- Task requirements
A word-for-word copy of the data, with no images, is the required answer.

- Recorded information
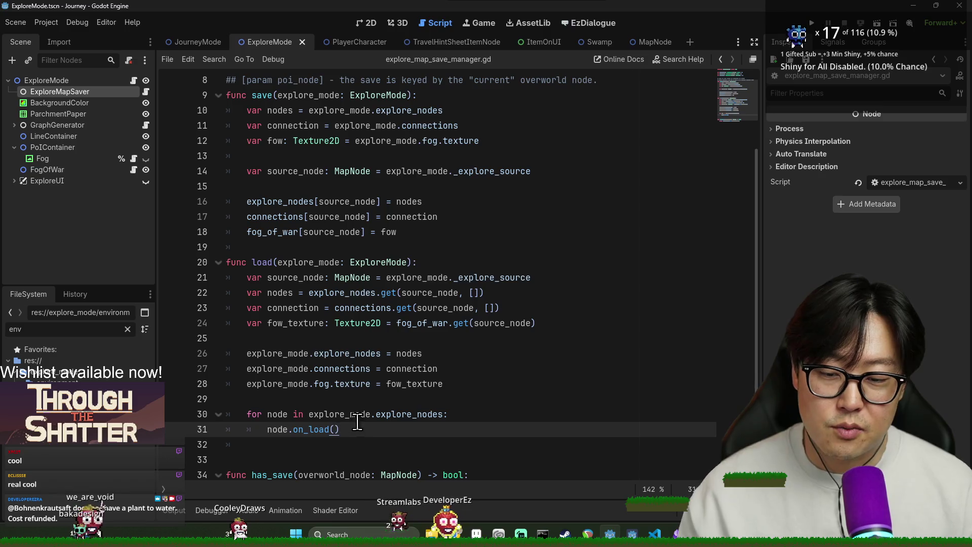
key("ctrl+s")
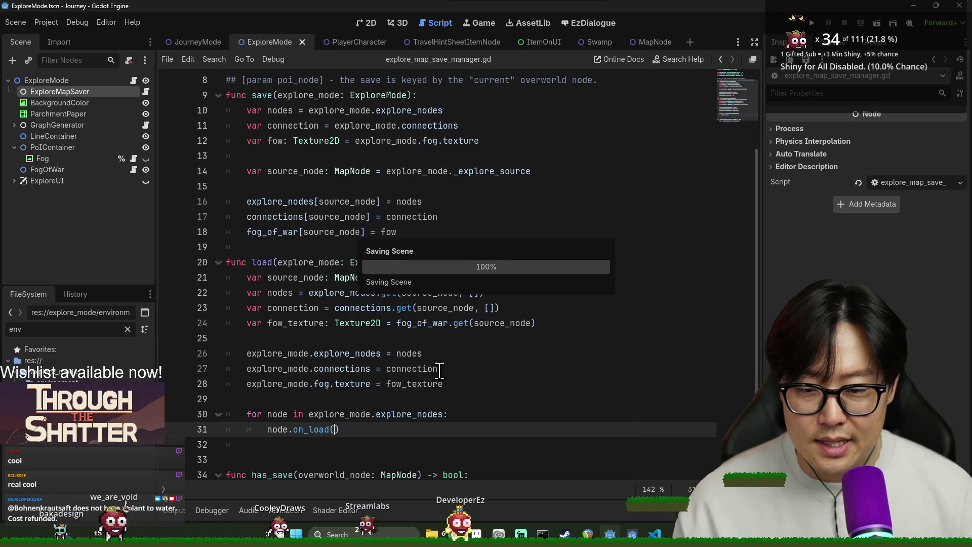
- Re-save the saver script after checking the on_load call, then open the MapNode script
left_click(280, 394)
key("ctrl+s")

- The answer
key("ctrl+s")
- Re-save the saver script after checking the on_load call, then open the MapNode script
left_click(280, 394)
key("ctrl+s")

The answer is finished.